-- Begin --

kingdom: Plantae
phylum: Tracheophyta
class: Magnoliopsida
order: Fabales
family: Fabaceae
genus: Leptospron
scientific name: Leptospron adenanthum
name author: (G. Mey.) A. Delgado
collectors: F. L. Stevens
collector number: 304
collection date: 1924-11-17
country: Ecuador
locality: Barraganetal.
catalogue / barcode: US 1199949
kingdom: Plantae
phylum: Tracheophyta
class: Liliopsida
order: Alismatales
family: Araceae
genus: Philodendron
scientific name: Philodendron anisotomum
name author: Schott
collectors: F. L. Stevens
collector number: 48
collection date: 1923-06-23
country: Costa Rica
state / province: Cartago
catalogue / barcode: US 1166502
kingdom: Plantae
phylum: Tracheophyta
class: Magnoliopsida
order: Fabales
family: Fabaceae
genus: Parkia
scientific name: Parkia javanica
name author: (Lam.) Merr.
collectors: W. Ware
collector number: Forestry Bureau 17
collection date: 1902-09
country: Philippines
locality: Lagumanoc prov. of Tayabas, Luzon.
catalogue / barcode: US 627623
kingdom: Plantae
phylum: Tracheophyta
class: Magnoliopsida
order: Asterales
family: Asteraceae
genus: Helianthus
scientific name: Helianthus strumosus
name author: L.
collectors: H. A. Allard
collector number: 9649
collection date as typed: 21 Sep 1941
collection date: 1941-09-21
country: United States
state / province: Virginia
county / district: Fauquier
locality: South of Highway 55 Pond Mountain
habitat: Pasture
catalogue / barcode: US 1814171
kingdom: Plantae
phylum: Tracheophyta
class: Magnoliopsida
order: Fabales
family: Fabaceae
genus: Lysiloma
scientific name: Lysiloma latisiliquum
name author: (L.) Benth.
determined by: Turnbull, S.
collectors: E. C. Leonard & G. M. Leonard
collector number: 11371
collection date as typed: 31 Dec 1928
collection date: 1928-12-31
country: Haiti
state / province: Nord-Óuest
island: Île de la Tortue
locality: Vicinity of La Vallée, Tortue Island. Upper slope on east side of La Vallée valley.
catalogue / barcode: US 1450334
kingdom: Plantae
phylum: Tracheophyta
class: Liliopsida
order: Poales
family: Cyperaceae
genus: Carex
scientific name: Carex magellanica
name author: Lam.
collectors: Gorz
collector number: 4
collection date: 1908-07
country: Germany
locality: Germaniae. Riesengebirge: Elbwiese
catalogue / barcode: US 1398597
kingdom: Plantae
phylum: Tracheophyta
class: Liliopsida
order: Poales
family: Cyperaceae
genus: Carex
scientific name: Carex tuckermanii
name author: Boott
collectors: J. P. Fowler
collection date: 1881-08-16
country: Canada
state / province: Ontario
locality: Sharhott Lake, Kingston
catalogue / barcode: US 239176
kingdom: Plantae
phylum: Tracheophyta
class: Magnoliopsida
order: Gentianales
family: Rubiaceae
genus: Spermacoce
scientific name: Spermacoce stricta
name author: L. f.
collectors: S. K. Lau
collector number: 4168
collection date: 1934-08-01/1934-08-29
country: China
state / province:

-- End --

### TASK STATEMENT
Report each line above that contains the string "typed", treating uppercase and lowercase letters as different.

### RESPONSE TO THIS EXERCISE
collection date as typed: 21 Sep 1941
collection date as typed: 31 Dec 1928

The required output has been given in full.